Trina shook her head, unable to look away from the train wreck about to happen.
“It’s time to come home,” Eugene said, stepping into the room. He nearly had to duck under the door frame. “Your mother is beside herself.”
“My mother is fine,” Dean said. “And you’re not invited to this party, Dad.”
People were throwing on coats and streaming past Eugene in a single file line, their heads down, eyes averted.

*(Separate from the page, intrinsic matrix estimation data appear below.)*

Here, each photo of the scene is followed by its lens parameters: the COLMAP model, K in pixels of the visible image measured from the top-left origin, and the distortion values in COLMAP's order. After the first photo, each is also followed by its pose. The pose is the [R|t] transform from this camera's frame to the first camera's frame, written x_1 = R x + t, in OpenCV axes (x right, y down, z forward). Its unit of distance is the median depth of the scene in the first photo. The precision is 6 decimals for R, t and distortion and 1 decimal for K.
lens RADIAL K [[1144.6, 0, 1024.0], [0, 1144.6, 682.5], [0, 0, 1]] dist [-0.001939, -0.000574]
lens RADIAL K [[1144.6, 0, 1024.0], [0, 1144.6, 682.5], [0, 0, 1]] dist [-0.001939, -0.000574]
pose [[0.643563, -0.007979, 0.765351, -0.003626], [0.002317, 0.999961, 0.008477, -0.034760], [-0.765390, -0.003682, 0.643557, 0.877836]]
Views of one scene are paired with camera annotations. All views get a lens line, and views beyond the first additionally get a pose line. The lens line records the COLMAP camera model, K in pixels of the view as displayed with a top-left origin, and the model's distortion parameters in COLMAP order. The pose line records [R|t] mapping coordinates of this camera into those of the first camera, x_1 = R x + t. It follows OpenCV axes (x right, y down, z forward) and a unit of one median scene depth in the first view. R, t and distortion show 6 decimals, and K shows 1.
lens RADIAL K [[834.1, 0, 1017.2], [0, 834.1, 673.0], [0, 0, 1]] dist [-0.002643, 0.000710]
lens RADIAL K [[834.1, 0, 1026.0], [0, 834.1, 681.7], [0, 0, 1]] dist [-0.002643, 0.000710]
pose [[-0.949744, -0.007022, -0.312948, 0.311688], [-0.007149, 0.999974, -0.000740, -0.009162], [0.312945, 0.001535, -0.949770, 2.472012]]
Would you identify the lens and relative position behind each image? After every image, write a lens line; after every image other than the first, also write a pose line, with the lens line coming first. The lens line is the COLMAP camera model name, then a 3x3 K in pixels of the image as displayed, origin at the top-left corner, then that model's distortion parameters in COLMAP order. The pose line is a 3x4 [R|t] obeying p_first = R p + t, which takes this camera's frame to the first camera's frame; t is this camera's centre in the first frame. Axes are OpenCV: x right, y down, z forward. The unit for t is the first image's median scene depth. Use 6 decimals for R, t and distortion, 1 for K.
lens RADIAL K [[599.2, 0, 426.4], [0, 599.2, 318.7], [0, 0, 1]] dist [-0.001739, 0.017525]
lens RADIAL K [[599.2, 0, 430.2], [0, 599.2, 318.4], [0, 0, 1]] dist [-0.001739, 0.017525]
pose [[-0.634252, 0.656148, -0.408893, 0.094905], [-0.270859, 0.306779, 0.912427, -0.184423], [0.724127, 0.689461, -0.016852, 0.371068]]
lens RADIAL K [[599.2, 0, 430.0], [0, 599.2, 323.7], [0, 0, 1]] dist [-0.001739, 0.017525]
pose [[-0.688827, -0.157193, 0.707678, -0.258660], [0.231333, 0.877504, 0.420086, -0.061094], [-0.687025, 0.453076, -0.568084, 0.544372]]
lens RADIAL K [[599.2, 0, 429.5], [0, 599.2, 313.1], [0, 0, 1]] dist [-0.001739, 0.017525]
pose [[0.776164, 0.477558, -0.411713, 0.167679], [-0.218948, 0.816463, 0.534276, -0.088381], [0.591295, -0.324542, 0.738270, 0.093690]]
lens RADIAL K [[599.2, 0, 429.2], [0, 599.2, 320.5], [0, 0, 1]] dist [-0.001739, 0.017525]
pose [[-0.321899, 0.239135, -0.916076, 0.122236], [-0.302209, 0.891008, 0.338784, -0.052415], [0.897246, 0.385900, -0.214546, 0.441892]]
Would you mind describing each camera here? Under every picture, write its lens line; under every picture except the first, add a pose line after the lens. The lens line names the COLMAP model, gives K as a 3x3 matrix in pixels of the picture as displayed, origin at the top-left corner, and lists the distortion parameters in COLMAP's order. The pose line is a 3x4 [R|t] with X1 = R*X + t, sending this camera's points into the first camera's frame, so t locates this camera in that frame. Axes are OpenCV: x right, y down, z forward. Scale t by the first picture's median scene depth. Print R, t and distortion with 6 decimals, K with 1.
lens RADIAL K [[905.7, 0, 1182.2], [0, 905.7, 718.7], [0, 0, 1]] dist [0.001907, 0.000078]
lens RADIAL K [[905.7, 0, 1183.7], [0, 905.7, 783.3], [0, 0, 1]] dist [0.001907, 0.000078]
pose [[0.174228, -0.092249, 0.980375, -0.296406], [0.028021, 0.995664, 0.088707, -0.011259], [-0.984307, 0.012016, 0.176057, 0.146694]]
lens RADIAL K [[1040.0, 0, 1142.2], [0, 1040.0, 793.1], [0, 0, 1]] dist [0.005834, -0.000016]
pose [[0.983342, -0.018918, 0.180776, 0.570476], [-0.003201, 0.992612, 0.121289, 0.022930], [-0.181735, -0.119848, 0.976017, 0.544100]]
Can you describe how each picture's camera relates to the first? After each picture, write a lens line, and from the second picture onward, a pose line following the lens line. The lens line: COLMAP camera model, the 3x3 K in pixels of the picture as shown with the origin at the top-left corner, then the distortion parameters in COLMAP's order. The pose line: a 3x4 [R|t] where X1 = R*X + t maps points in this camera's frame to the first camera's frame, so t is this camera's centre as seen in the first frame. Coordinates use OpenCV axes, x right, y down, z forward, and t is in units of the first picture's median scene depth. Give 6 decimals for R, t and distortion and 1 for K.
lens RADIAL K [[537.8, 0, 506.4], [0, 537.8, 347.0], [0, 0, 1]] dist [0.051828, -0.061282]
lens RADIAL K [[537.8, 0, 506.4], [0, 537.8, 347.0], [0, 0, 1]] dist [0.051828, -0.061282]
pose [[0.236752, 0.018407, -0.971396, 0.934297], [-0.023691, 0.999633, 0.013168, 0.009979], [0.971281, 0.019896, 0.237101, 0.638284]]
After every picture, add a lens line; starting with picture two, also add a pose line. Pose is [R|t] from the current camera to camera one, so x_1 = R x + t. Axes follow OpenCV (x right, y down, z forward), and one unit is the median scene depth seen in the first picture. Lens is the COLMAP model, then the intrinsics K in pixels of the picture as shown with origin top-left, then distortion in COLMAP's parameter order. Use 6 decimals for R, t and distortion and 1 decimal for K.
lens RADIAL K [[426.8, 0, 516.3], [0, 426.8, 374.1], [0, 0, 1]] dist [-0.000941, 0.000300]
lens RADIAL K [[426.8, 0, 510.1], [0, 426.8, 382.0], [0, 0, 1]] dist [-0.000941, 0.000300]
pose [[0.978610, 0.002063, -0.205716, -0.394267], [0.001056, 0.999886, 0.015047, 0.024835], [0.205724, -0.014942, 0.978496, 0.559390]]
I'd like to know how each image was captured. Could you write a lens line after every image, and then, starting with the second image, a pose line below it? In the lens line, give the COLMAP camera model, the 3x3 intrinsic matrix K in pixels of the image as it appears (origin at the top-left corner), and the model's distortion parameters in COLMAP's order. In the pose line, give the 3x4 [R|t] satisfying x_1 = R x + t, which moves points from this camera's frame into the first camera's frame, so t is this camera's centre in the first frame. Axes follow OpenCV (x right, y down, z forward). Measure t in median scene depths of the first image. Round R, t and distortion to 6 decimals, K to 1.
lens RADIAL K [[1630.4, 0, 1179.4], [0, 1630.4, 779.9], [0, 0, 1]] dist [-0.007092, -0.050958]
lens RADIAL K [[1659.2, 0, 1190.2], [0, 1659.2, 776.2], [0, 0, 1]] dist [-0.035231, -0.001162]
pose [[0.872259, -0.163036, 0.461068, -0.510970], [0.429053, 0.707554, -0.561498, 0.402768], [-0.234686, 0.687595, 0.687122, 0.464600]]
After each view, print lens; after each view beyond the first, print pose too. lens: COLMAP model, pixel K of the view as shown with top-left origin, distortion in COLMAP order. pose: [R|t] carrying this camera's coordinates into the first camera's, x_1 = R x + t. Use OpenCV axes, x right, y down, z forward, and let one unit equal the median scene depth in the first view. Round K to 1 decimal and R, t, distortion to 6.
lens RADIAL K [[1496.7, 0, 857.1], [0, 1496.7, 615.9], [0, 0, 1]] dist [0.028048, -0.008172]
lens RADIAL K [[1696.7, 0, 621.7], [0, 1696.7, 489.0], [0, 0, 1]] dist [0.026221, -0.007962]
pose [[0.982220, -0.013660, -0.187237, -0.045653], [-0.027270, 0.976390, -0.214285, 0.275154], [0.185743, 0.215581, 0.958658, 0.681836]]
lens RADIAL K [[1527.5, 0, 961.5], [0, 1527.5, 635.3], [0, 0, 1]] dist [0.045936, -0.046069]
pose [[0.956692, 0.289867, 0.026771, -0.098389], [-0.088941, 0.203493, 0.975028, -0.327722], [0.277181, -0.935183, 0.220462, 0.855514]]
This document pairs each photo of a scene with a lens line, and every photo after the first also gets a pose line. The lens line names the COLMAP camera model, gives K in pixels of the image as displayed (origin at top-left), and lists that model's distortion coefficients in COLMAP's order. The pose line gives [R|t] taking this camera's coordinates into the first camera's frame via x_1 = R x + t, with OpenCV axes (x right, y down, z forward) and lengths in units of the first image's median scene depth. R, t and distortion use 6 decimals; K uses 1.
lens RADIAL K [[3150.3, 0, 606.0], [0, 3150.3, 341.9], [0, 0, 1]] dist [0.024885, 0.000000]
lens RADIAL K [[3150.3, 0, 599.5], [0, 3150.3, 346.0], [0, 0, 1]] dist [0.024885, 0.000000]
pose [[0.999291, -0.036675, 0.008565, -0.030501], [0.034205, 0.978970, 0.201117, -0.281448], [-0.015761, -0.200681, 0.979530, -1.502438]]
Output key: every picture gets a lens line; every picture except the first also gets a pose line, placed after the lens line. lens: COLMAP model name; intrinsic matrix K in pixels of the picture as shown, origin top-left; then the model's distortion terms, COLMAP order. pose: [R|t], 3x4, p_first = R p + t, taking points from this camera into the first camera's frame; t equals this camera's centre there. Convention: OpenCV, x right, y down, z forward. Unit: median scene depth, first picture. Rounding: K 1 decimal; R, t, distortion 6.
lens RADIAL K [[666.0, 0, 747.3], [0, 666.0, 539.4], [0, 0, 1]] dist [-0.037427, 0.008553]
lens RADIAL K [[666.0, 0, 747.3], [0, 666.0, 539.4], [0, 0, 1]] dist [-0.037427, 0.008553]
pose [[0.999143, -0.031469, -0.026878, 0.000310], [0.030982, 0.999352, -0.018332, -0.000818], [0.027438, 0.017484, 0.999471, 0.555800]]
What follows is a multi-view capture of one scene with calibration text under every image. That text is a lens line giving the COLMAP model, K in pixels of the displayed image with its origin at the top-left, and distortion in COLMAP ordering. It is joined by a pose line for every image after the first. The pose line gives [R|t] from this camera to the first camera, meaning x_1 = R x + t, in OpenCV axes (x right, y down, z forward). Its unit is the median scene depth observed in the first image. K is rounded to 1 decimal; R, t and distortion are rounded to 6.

Dean didn’t seem to notice.
“You’ve had your fun, your rebellion, but it’s time to grow up, Dean,” Eugene said, pulling off elegant leather driving gloves, one finger at time. “If we leave now, we’ll be back before the Rosemonts get there. They’ve offered you a job. A good one—a better one than you probably deserve.”
Trina’s hands clenched into fists.
“I don’t give a shit about the Rosemonts, Dad. Or their job. Or you—”
Eugene cuffed Dean across the mouth, a sharp, hard openhanded slap that turned Dean’s face sideways.
Everyone in the party gasped and looked away, embarrassed and freaked out.
Trina stepped forward, compelled to do something.
“I think you should leave, Mr. McKenzie,” she said.
Eugene glanced her way, and did what would have been a comical double-take if the air in the room didn’t have the potential of starting on fire.
“Trina,” he said, utterly neutral. “I’m surprised to see you here. I would have thought you’d have grown out of your friendship with my son.”
Before Trina could say anything, Dean was there, stepping up to his father’s chest. “Go, Dad.”
Eugene didn’t move, and the two of them stared at each other for a long, awful moment.
Finally Dean shoved him with all his might, and Eugene staggered back against the wall. “I said get out,” Dean yelled. “You’re not welcome here, Dad!”
Eugene shoved off the wall and looked like he was about to punch Dean, and she got right in the way.
“Jesus,” she heard Trevor mutter.
“I think you should leave, Mr. McKenzie,” she said, looking up into his eyes, so much like Dean’s. “Before something you both regret happens.”
Eugene chuckled and straightened the lapels of his fancy coat. “You’re a disappointment, son,” he said to Dean over her shoulder. “I don’t know why I expect anything different.”
And then he was gone, the door clicking shut behind him sounding like a slam. Trina turned, braced for the worst from her friend.
But Dean was just still, and quiet. Blood beading on his lip.
“You shouldn’t have gotten in the middle.”
“I should have let you two fight?”
“Yeah.” Dean nodded. “You could have been hurt.”
“I’m fine. You’re…you’re bleeding.”
His eyes were dilated and he was clearly ramped up. She wanted to get him out of there, into fresh air where he could walk and yell and get rid of this adrenaline. Somebody came up to him, the Mo guy from earlier, and handed him a shot and a plastic cup of beer.
“Parents suck, dude,” he said as he gave Dean the drinks.
Dean sucked back the shot and the beer.
Trevor was there suddenly. “Everything okay?” he asked, looking anxiously between Trina and Dean.
“Same as it ever was, man,” Dean said. He took a deep breath and let it out. “It’s a party. So let’s party.”
Someone cranked the music back up, and now that half the guests had left, there was room to dance and move around. All of which Dean did, with a wild-eyed fervor. He made out with two girls. Disappeared for a while with one of them.
“I think he’s recovered from that scene with his dad,” Trevor said into her ear when Dean walked back into the living room, clothes disheveled, lips red and swollen.
He looked like walking sex.
“Yeah,” she said.
But he wasn’t recovered.
And in a room full of friends and people he worked with, she had the feeling she was the only one who knew it.